Clinical Health Updates

Multislice CT is safe and efficient for evaluation of low-risk chest pain

Clinical Question:
Is an algorithm using multi-slice coronary computed tomography a safe and effective diagnostic approach for patients with acute chest pain?

Bottom Line:
Multi-slice coronary computed tomography (MSCT) effectively diagnoses or excludes coronary disease as the cause of acute chest pain in the majority of patients, reducing time to final diagnosis.

Reference:
Goldstein JA, Gallagher MJ, O’Neill WW, et al.
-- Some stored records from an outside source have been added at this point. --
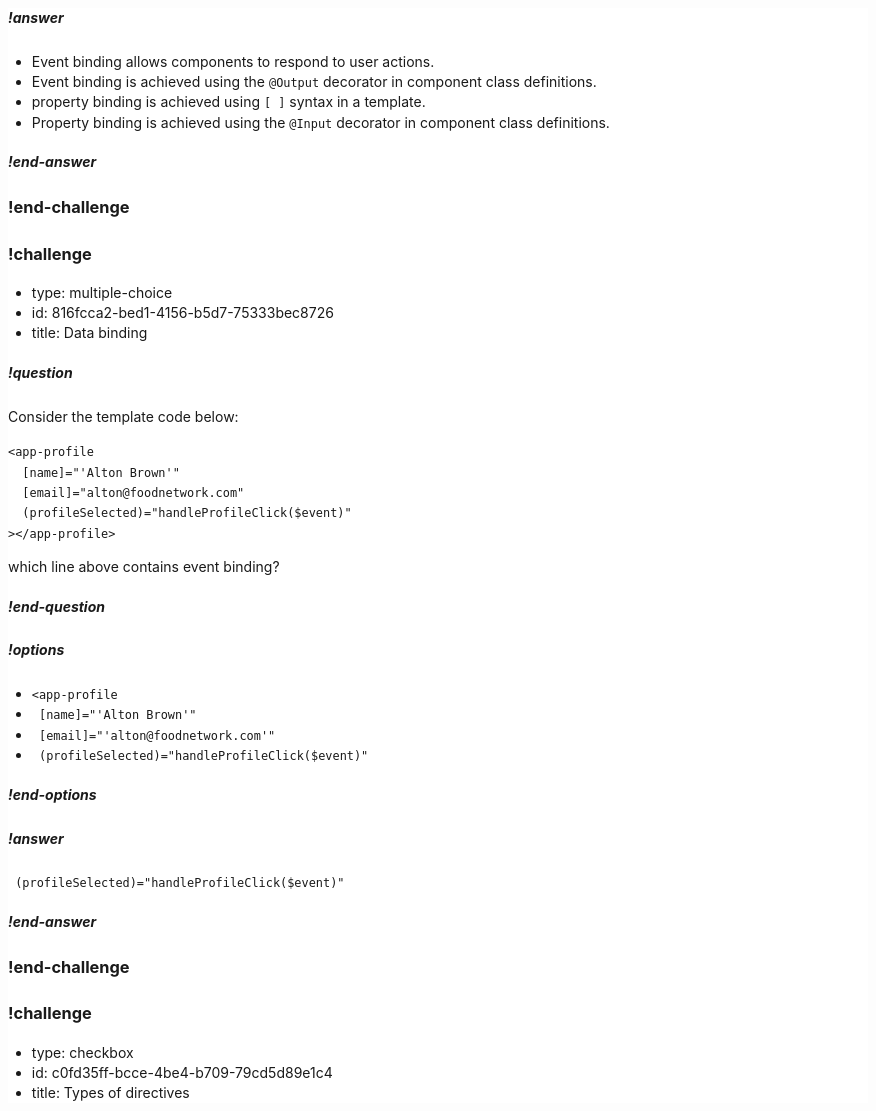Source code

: ##### !answer
* Event binding allows components to respond to user actions.
* Event binding is achieved using the `@Output` decorator in component class definitions.
* property binding is achieved using `[ ]` syntax in a template.
* Property binding is achieved using the `@Input` decorator in component class definitions.
##### !end-answer
### !end-challenge





### !challenge

* type: multiple-choice
* id: 816fcca2-bed1-4156-b5d7-75333bec8726
* title: Data binding




##### !question
Consider the template code below: 
```
<app-profile
  [name]="'Alton Brown'"
  [email]="alton@foodnetwork.com"
  (profileSelected)="handleProfileClick($event)"
></app-profile>
```

which line above contains event binding?
##### !end-question

##### !options
* `<app-profile`
* ` [name]="'Alton Brown'"`
* ` [email]="'alton@foodnetwork.com'"`
* ` (profileSelected)="handleProfileClick($event)"`
##### !end-options

##### !answer
` (profileSelected)="handleProfileClick($event)"`
##### !end-answer
### !end-challenge





### !challenge

* type: checkbox
* id: c0fd35ff-bcce-4be4-b709-79cd5d89e1c4
* title: Types of directives
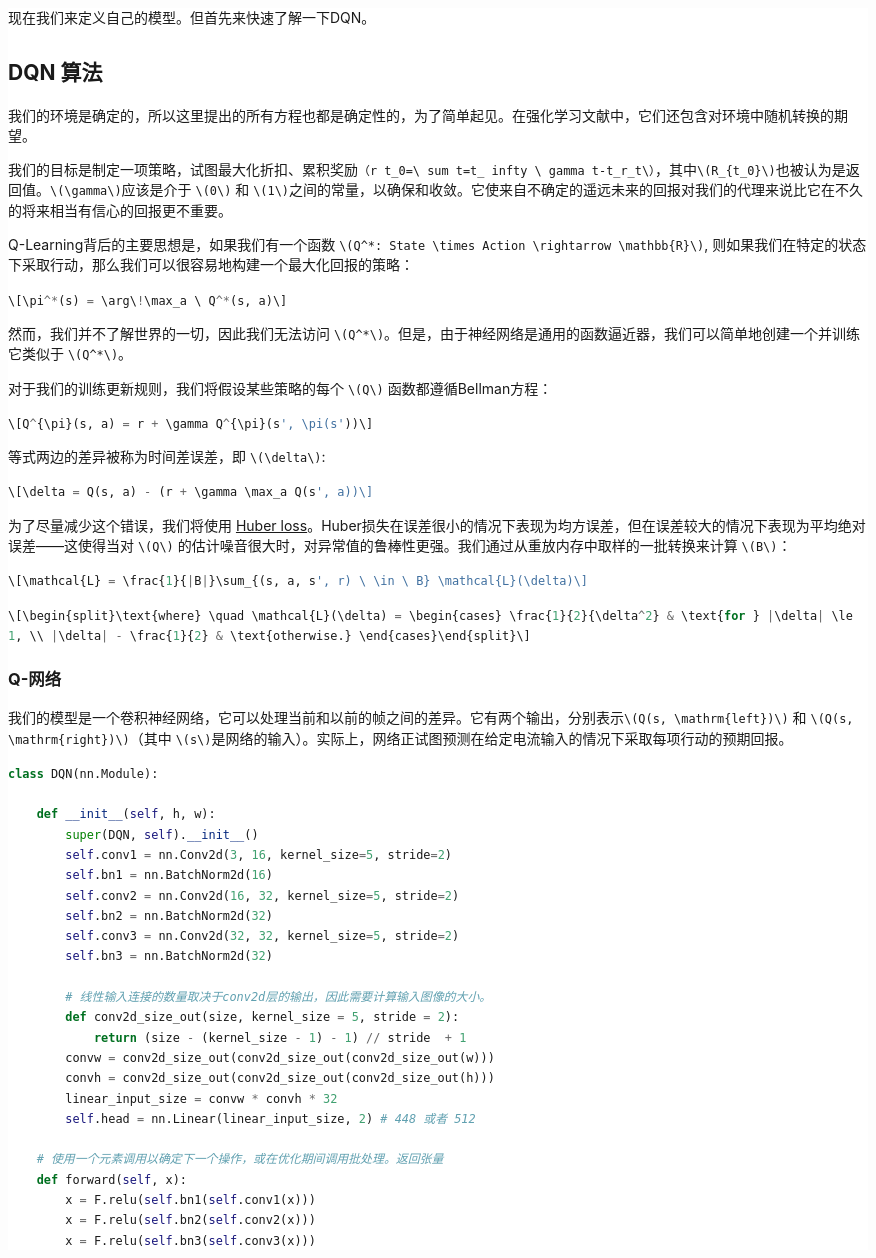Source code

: 现在我们来定义自己的模型。但首先来快速了解一下DQN。

## DQN 算法

我们的环境是确定的，所以这里提出的所有方程也都是确定性的，为了简单起见。在强化学习文献中，它们还包含对环境中随机转换的期望。

我们的目标是制定一项策略，试图最大化折扣、累积奖励`（r t_0=\ sum t=t_ infty \ gamma t-t_r_t\）`，其中`\(R_{t_0}\)`也被认为是返回值。`\(\gamma\)`应该是介于 `\(0\)` 和 `\(1\)`之间的常量，以确保和收敛。它使来自不确定的遥远未来的回报对我们的代理来说比它在不久的将来相当有信心的回报更不重要。

Q-Learning背后的主要思想是，如果我们有一个函数 `\(Q^*: State \times Action \rightarrow \mathbb{R}\)`, 则如果我们在特定的状态下采取行动，那么我们可以很容易地构建一个最大化回报的策略：

```py
\[\pi^*(s) = \arg\!\max_a \ Q^*(s, a)\]
```

然而，我们并不了解世界的一切，因此我们无法访问 `\(Q^*\)`。但是，由于神经网络是通用的函数逼近器，我们可以简单地创建一个并训练它类似于 `\(Q^*\)`。

对于我们的训练更新规则，我们将假设某些策略的每个 `\(Q\)` 函数都遵循Bellman方程：
```py
\[Q^{\pi}(s, a) = r + \gamma Q^{\pi}(s', \pi(s'))\]
```

等式两边的差异被称为时间差误差，即 `\(\delta\)`:

```py
\[\delta = Q(s, a) - (r + \gamma \max_a Q(s', a))\]
```

为了尽量减少这个错误，我们将使用 [Huber loss](https://en.wikipedia.org/wiki/Huber_loss)。Huber损失在误差很小的情况下表现为均方误差，但在误差较大的情况下表现为平均绝对误差——这使得当对 `\(Q\)` 的估计噪音很大时，对异常值的鲁棒性更强。我们通过从重放内存中取样的一批转换来计算 `\(B\)`：

```py
\[\mathcal{L} = \frac{1}{|B|}\sum_{(s, a, s', r) \ \in \ B} \mathcal{L}(\delta)\]
```

```py
\[\begin{split}\text{where} \quad \mathcal{L}(\delta) = \begin{cases} \frac{1}{2}{\delta^2} & \text{for } |\delta| \le 1, \\ |\delta| - \frac{1}{2} & \text{otherwise.} \end{cases}\end{split}\]
```

### Q-网络

我们的模型是一个卷积神经网络，它可以处理当前和以前的帧之间的差异。它有两个输出，分别表示`\(Q(s, \mathrm{left})\)` 和 `\(Q(s, \mathrm{right})\)`（其中 `\(s\)`是网络的输入）。实际上，网络正试图预测在给定电流输入的情况下采取每项行动的预期回报。

```py
class DQN(nn.Module):

    def __init__(self, h, w):
        super(DQN, self).__init__()
        self.conv1 = nn.Conv2d(3, 16, kernel_size=5, stride=2)
        self.bn1 = nn.BatchNorm2d(16)
        self.conv2 = nn.Conv2d(16, 32, kernel_size=5, stride=2)
        self.bn2 = nn.BatchNorm2d(32)
        self.conv3 = nn.Conv2d(32, 32, kernel_size=5, stride=2)
        self.bn3 = nn.BatchNorm2d(32)

        # 线性输入连接的数量取决于conv2d层的输出，因此需要计算输入图像的大小。
        def conv2d_size_out(size, kernel_size = 5, stride = 2):
            return (size - (kernel_size - 1) - 1) // stride  + 1
        convw = conv2d_size_out(conv2d_size_out(conv2d_size_out(w)))
        convh = conv2d_size_out(conv2d_size_out(conv2d_size_out(h)))
        linear_input_size = convw * convh * 32
        self.head = nn.Linear(linear_input_size, 2) # 448 或者 512

    # 使用一个元素调用以确定下一个操作，或在优化期间调用批处理。返回张量
    def forward(self, x):
        x = F.relu(self.bn1(self.conv1(x)))
        x = F.relu(self.bn2(self.conv2(x)))
        x = F.relu(self.bn3(self.conv3(x)))
```
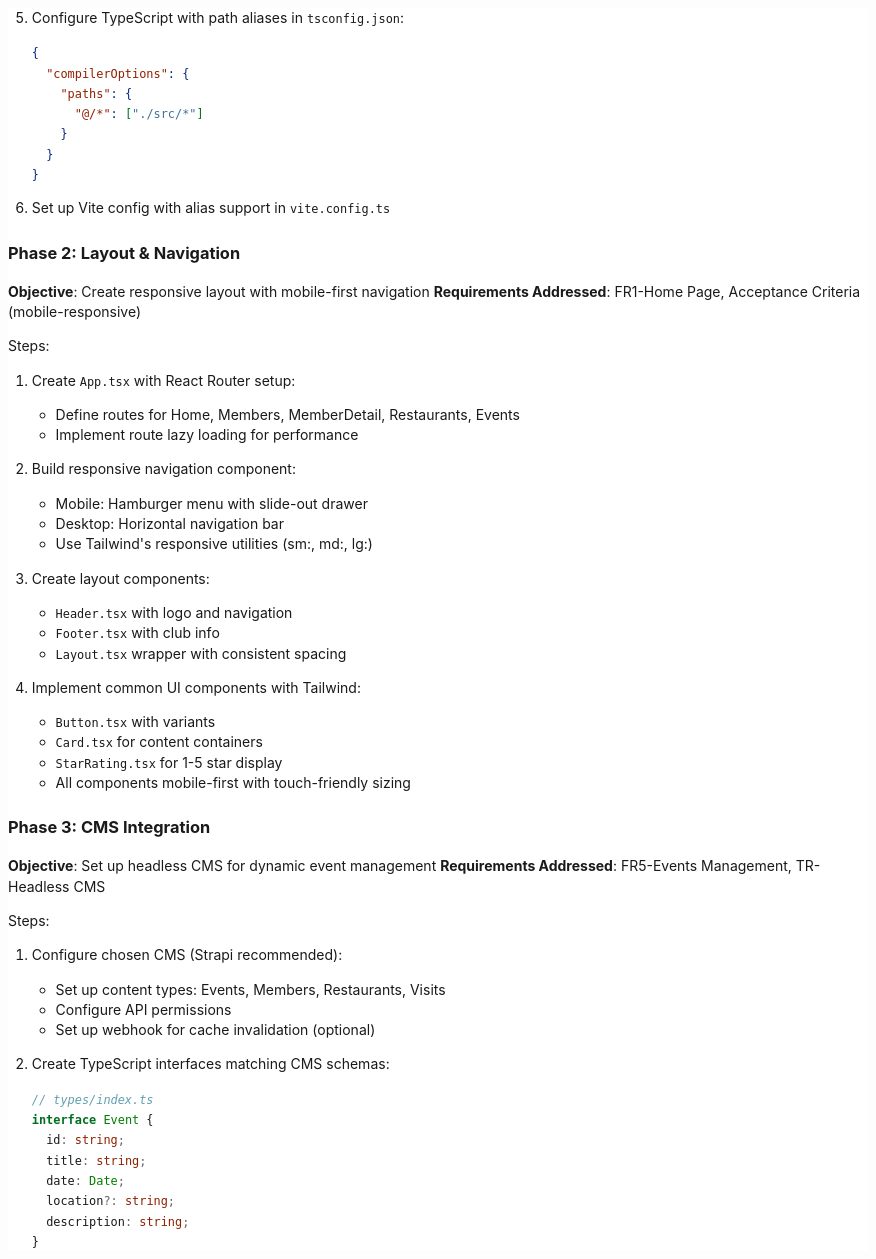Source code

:5. Configure TypeScript with path aliases in `tsconfig.json`:
   ```json
   {
     "compilerOptions": {
       "paths": {
         "@/*": ["./src/*"]
       }
     }
   }
   ```

6. Set up Vite config with alias support in `vite.config.ts`

### Phase 2: Layout & Navigation
**Objective**: Create responsive layout with mobile-first navigation
**Requirements Addressed**: FR1-Home Page, Acceptance Criteria (mobile-responsive)

Steps:
1. Create `App.tsx` with React Router setup:
   - Define routes for Home, Members, MemberDetail, Restaurants, Events
   - Implement route lazy loading for performance

2. Build responsive navigation component:
   - Mobile: Hamburger menu with slide-out drawer
   - Desktop: Horizontal navigation bar
   - Use Tailwind's responsive utilities (sm:, md:, lg:)

3. Create layout components:
   - `Header.tsx` with logo and navigation
   - `Footer.tsx` with club info
   - `Layout.tsx` wrapper with consistent spacing

4. Implement common UI components with Tailwind:
   - `Button.tsx` with variants
   - `Card.tsx` for content containers
   - `StarRating.tsx` for 1-5 star display
   - All components mobile-first with touch-friendly sizing

### Phase 3: CMS Integration
**Objective**: Set up headless CMS for dynamic event management
**Requirements Addressed**: FR5-Events Management, TR-Headless CMS

Steps:
1. Configure chosen CMS (Strapi recommended):
   - Set up content types: Events, Members, Restaurants, Visits
   - Configure API permissions
   - Set up webhook for cache invalidation (optional)

2. Create TypeScript interfaces matching CMS schemas:
   ```typescript
   // types/index.ts
   interface Event {
     id: string;
     title: string;
     date: Date;
     location?: string;
     description: string;
   }
   ```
A randomized controlled trial of multi-slice coronary computed tomography for evaluation of acute chest pain. J Amer Coll Cardiol 2007;49:863-871.

Study Design:
Randomized controlled trial (nonblinded)

Synopsis:
The authors ompared the safety, diagnostic efficacy, and efficiency of multi-slice computed tomography (MSCT) with standard diagnostic evaluation of low-risk acute chest pain patients. Over 1 million patients have emergency center evaluations for acute chest pain annually, at an estimated diagnostic cost of over $10 billion. Multi-slice computed tomography has a high negative predictive value for exclusion of coronary artery stenoses. So what they did, they randomized patients to MSCT (n = 99) versus SOC (n = 98) protocols. The MSCT patients with minimal disease were discharged; those with stenosis >70% underwent catheterization, whereas cases with intermediate lesions or non-diagnostic scans underwent stress testing. Outcomes included: safety (freedom from major adverse events over 6 months), diagnostic efficacy (clinically correct and definitive diagnosis), as well as time and cost of care. Both approaches were completely (100%) safe. The MSCT alone immediately excluded or identified coronary disease as the source of chest pain in 75% of patients, including 67 with normal coronary arteries and 8 with severe disease referred for invasive evaluation. The remaining 25% of patients required stress testing, owing to intermediate severity lesions or non-diagnostic scans. During the index visit, MSCT evaluation reduced diagnostic time compared with SOC (3.4 h vs. 15.0 h, p < 0.001) and lowered costs (1,586 dollars vs. 1,872 dollars, p < 0.001). Importantly, MSCT patients required fewer repeat evaluations for recurrent chest pain (MSCT, 2 of 99 (2.0%) patients vs. SOC, 7 of 99 (7%) patients; p = 0.10).